Дверь за ним захлопнулась, но звука проворачиваемых в замке ключей я не услышал. Я бы оценил вежливость со стороны Вителли, если бы не так сильно устал. Я никуда не хотел бежать.
Шагнув в ванную, я включил горячую воду, подставил ладони под струю и несколько секунд стоял, блаженно улыбаясь, впитывая в себя драгоценное тепло. Потом я очнулся и принялся остервенело сдирать с себя одежду, всей кожей ощущая на себе вонь улицы. Из кармана выпал разряженный мобильный — я раздражённо отшвырнул его ногой, торопясь оказаться под тёплым душем. В какой-то момент я поднял голову и увидел своё отражение в зеркале.
Сложно сказать, какая мысль пришла первой. Наверное, всё-таки та, что человек, которого я вижу, мне незнаком. В день, когда я прилетел в Чикаго и разглядывал себя в прихожей нашей с Хорхе квартиры, я себя вполне узнавал. Слишком домашний, как выразился Салливан, и вполне уверенный в себе.
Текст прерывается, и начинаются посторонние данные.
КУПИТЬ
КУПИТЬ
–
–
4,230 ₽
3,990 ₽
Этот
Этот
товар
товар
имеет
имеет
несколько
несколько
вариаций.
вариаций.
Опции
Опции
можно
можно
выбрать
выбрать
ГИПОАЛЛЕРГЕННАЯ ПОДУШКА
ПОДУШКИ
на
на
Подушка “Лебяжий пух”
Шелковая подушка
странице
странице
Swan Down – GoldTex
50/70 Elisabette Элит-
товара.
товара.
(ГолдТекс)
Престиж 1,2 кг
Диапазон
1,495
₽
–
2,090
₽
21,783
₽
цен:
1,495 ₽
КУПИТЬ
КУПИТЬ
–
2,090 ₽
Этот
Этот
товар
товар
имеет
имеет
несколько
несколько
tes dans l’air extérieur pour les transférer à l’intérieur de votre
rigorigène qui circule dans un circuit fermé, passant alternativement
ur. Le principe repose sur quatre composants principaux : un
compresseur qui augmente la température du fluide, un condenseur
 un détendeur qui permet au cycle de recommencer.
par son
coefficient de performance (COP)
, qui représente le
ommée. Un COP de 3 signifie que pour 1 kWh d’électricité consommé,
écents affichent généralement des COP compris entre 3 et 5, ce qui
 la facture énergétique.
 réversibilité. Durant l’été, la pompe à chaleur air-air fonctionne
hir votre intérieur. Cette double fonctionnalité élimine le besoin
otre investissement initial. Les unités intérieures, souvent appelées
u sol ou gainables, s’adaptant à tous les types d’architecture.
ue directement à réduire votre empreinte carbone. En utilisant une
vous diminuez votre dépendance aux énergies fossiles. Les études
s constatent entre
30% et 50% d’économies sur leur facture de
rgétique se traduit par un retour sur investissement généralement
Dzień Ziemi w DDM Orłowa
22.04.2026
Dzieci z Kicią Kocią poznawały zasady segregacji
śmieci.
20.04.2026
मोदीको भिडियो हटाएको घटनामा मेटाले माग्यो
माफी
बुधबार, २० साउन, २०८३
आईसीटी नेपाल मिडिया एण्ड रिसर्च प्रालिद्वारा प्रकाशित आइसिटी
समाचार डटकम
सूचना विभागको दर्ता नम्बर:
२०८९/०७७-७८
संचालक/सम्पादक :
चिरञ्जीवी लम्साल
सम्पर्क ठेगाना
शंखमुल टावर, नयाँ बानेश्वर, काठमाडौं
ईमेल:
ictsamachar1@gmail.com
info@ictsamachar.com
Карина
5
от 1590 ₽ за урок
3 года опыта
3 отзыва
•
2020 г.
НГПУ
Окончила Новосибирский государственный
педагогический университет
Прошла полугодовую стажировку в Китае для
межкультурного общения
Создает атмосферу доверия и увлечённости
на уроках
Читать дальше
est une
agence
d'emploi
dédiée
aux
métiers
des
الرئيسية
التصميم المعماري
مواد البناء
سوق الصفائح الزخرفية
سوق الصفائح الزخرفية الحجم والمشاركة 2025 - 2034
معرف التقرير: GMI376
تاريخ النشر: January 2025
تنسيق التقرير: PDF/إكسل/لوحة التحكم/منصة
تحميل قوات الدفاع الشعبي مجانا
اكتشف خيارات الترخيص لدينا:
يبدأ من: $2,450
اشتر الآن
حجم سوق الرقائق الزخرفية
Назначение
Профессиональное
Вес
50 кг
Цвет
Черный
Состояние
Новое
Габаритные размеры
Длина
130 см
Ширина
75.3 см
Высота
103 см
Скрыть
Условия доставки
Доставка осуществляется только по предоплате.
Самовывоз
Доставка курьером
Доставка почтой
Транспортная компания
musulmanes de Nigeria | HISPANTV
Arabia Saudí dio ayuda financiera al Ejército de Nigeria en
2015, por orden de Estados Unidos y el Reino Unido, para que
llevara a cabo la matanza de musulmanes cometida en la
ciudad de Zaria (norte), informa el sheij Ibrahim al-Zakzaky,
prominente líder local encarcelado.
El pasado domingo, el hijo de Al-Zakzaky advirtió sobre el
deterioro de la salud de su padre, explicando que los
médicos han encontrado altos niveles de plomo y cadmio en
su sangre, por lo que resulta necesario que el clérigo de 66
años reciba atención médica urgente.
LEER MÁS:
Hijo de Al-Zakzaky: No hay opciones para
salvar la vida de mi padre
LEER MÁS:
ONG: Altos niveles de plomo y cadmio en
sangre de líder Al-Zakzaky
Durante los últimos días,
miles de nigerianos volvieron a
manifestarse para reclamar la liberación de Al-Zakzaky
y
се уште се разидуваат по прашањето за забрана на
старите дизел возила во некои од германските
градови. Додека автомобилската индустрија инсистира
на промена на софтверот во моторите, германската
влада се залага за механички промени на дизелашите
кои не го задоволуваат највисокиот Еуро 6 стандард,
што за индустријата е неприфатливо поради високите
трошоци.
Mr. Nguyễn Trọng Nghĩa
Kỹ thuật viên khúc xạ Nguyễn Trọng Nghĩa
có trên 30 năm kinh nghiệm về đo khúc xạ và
Со мной ничего не могло случиться. У меня был дом, семья, самоуважение, друзья. С меня хватало «приключения» с чернокожим бомжом и баскетбола с латиносами. С тех пор прошло всего три месяца — и целая вечность.
Я изменился так, как никогда не изменился бы дома. Моё тело было покрыто синяками, ссадинами, кровоподтеками, на левой руке всё ещё виднелся глубокий тёмно-красный шрам от пули — подарок покойного Рокко в кубинском районе. Болели почки — не от ударов; скорее всего, память о двух проведенных на холодной земле ночах. Но больше всего изменилось лицо. На нём поселилось незнакомое отстранённое выражение: губы плотно сжаты, а в волчьем взгляде лихорадочно горящих глаз недоверие и глухая решимость.
Впрочем, не это поразило меня. Просто внешние перемены заставили заглянуть глубже. Я изменился куда сильнее, чем могло отразить простое зеркало. Я перестал замечать то, что так поражало меня, когда я только прилетел в Америку. Меня уже не оглушали картины жестокости, насилия, не изумляли проявления равнодушия по отношению к себе подобным, не раздражали давящие небоскребы и вывески реклам, от которых рябило в глазах и не было спасения. Я ещё не ассимилировался, но уже привык.
В тот момент я пообещал себе: что бы ни произошло и сколько бы ни осталось мне жить — я не изменюсь. Я не изменюсь, не сломаюсь, не поддамся.
— Меня зовут Олег Грозный, — сказал я своему отражению.
Отражение улыбнулось. По крайней мере, улыбка оставалась прежней — и кое-что ещё. Я по-прежнему не боялся встретиться со своим противником, кем бы он не оказался на этот раз. Бояться следовало как раз того, что я могу с ним сделать — после всего, со мной произошедшего, я за себя уже не ручался.